• **TASK TO CARRY OUT**: Repeat the records line for line, starting at their first line and ending with the line that contains "انتخاب باربری مناسب در تهران", with both of those lines included.

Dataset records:
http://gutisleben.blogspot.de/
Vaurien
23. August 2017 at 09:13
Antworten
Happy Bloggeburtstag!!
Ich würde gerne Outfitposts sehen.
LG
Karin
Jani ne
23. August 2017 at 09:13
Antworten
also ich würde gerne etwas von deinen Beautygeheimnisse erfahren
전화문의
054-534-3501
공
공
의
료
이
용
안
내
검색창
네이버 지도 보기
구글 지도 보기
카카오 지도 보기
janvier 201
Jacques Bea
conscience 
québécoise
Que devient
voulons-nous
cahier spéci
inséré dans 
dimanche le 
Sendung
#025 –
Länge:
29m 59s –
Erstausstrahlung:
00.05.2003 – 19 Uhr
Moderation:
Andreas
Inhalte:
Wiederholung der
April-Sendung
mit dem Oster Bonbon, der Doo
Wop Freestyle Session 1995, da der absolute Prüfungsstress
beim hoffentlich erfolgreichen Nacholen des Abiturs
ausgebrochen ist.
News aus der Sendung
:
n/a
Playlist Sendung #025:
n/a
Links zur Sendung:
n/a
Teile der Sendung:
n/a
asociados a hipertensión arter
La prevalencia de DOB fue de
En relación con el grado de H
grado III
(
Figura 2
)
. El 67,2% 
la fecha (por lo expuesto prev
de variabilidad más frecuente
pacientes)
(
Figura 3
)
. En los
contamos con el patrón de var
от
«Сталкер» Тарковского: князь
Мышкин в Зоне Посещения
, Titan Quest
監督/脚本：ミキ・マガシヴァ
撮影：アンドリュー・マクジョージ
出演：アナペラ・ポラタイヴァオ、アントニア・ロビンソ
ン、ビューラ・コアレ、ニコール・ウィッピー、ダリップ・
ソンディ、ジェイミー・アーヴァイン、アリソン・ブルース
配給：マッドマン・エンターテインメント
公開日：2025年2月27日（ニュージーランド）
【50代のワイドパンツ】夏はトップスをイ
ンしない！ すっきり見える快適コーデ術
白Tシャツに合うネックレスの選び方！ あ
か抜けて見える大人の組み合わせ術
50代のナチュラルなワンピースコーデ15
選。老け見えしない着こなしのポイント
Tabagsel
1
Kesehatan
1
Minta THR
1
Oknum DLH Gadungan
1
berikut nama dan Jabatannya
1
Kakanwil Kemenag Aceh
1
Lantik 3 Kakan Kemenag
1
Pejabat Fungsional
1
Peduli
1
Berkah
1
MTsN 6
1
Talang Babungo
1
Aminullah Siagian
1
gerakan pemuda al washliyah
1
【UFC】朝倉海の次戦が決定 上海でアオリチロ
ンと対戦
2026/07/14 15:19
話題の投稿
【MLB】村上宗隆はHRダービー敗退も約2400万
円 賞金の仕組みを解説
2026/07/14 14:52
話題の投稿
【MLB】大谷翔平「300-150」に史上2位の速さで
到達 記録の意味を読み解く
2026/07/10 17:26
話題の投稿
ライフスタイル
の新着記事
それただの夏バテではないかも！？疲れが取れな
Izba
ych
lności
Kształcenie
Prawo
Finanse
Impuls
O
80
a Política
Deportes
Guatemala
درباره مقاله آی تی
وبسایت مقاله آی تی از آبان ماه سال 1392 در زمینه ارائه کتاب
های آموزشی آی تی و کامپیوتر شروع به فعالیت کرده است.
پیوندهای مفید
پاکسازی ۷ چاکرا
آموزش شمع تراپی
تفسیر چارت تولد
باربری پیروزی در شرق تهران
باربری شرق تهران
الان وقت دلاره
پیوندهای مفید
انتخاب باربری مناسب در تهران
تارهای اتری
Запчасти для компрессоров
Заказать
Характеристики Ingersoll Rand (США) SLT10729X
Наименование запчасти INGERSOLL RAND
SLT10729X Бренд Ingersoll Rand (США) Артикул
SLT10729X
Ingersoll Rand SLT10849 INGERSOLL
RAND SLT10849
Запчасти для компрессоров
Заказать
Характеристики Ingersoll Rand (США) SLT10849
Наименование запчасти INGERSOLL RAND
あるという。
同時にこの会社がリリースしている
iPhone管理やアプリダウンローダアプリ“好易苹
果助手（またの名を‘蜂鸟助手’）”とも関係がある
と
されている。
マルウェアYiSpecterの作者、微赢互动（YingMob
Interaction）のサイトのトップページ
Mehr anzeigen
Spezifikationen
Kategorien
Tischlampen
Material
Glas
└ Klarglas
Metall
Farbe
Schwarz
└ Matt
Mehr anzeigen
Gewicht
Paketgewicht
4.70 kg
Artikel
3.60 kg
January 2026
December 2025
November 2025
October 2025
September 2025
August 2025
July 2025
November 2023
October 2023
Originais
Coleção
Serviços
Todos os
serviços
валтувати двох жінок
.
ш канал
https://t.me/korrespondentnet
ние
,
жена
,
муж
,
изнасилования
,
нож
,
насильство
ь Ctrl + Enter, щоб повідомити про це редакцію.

• **RESPONSE FOR THIS EXERCISE**:
http://gutisleben.blogspot.de/
Vaurien
23. August 2017 at 09:13
Antworten
Happy Bloggeburtstag!!
Ich würde gerne Outfitposts sehen.
LG
Karin
Jani ne
23. August 2017 at 09:13
Antworten
also ich würde gerne etwas von deinen Beautygeheimnisse erfahren
전화문의
054-534-3501
공
공
의
료
이
용
안
내
검색창
네이버 지도 보기
구글 지도 보기
카카오 지도 보기
janvier 201
Jacques Bea
conscience 
québécoise
Que devient
voulons-nous
cahier spéci
inséré dans 
dimanche le 
Sendung
#025 –
Länge:
29m 59s –
Erstausstrahlung:
00.05.2003 – 19 Uhr
Moderation:
Andreas
Inhalte:
Wiederholung der
April-Sendung
mit dem Oster Bonbon, der Doo
Wop Freestyle Session 1995, da der absolute Prüfungsstress
beim hoffentlich erfolgreichen Nacholen des Abiturs
ausgebrochen ist.
News aus der Sendung
:
n/a
Playlist Sendung #025:
n/a
Links zur Sendung:
n/a
Teile der Sendung:
n/a
asociados a hipertensión arter
La prevalencia de DOB fue de
En relación con el grado de H
grado III
(
Figura 2
)
. El 67,2% 
la fecha (por lo expuesto prev
de variabilidad más frecuente
pacientes)
(
Figura 3
)
. En los
contamos con el patrón de var
от
«Сталкер» Тарковского: князь
Мышкин в Зоне Посещения
, Titan Quest
監督/脚本：ミキ・マガシヴァ
撮影：アンドリュー・マクジョージ
出演：アナペラ・ポラタイヴァオ、アントニア・ロビンソ
ン、ビューラ・コアレ、ニコール・ウィッピー、ダリップ・
ソンディ、ジェイミー・アーヴァイン、アリソン・ブルース
配給：マッドマン・エンターテインメント
公開日：2025年2月27日（ニュージーランド）
【50代のワイドパンツ】夏はトップスをイ
ンしない！ すっきり見える快適コーデ術
白Tシャツに合うネックレスの選び方！ あ
か抜けて見える大人の組み合わせ術
50代のナチュラルなワンピースコーデ15
選。老け見えしない着こなしのポイント
Tabagsel
1
Kesehatan
1
Minta THR
1
Oknum DLH Gadungan
1
berikut nama dan Jabatannya
1
Kakanwil Kemenag Aceh
1
Lantik 3 Kakan Kemenag
1
Pejabat Fungsional
1
Peduli
1
Berkah
1
MTsN 6
1
Talang Babungo
1
Aminullah Siagian
1
gerakan pemuda al washliyah
1
【UFC】朝倉海の次戦が決定 上海でアオリチロ
ンと対戦
2026/07/14 15:19
話題の投稿
【MLB】村上宗隆はHRダービー敗退も約2400万
円 賞金の仕組みを解説
2026/07/14 14:52
話題の投稿
【MLB】大谷翔平「300-150」に史上2位の速さで
到達 記録の意味を読み解く
2026/07/10 17:26
話題の投稿
ライフスタイル
の新着記事
それただの夏バテではないかも！？疲れが取れな
Izba
ych
lności
Kształcenie
Prawo
Finanse
Impuls
O
80
a Política
Deportes
Guatemala
درباره مقاله آی تی
وبسایت مقاله آی تی از آبان ماه سال 1392 در زمینه ارائه کتاب
های آموزشی آی تی و کامپیوتر شروع به فعالیت کرده است.
پیوندهای مفید
پاکسازی ۷ چاکرا
آموزش شمع تراپی
تفسیر چارت تولد
باربری پیروزی در شرق تهران
باربری شرق تهران
الان وقت دلاره
پیوندهای مفید
انتخاب باربری مناسب در تهران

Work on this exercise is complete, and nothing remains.